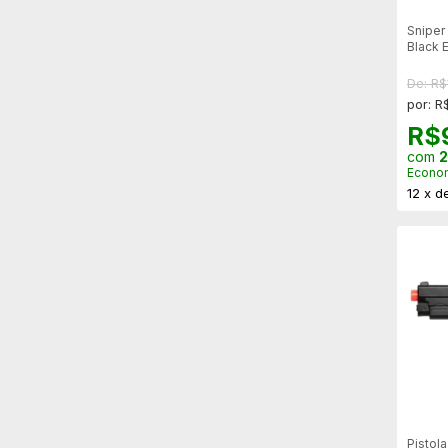
Sniper
Black 
Loader
De: R$
por: R
R$
com
2
Econo
12
x
d
Pistola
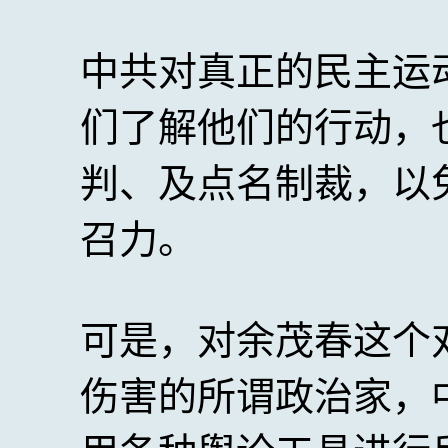
中共对真正的民主运
们了解他们的行动，
判、及点名制裁，以
召力。
可是，对余茂春这个
伤害的所谓政治家，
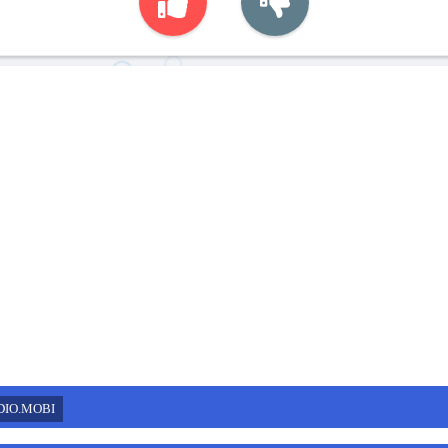
DIO.MOBI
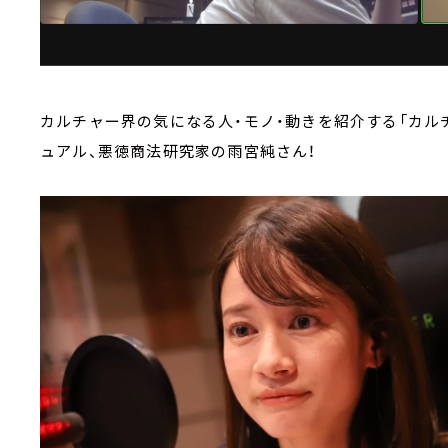
カルチャー界の気になる人・モノ・動きを紹介する「カルチ
ュアル、悪徳商法研究家の雨宮純さん！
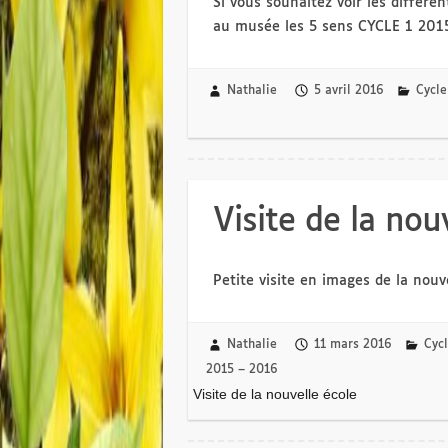
Si vous souhaitez voir les différen
au musée les 5 sens CYCLE 1 201
Nathalie
5 avril 2016
Cycle
Visite de la nou
Petite visite en images de la nouv
Nathalie
11 mars 2016
Cycl
2015 – 2016
Visite de la nouvelle école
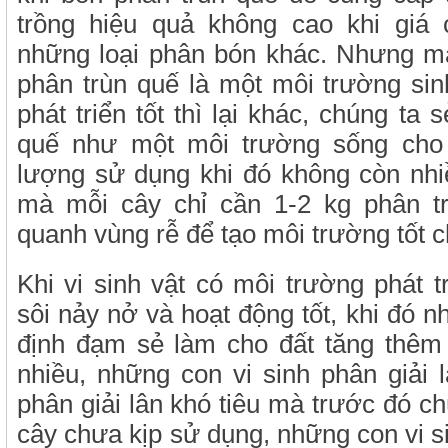
trồng hiệu quả không cao khi giá
những loại phân bón khác. Nhưng mà
phân trùn quế là một môi trường sinh
phát triển tốt thì lại khác, chúng ta
quế như một môi trường sống cho v
lượng sử dụng khi đó không còn nhi
mà mỗi cây chỉ cần 1-2 kg phân tr
quanh vùng rễ để tạo môi trường tốt ch
Khi vi sinh vật có môi trường phát t
sôi nảy nở và hoạt động tốt, khi đó n
định đạm sẻ làm cho đất tăng thêm
nhiều, những con vi sinh phân giải
phân giải lân khó tiêu mà trước đó c
cây chưa kịp sử dụng, những con vi si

══════════════════════════════

**WORK INSTRUCTION**
Among the records, find every line with the word "giải" and copy it.

**SOLUTION FOR THIS TASK**
nhiều, những con vi sinh phân giải
phân giải lân khó tiêu mà trước đó c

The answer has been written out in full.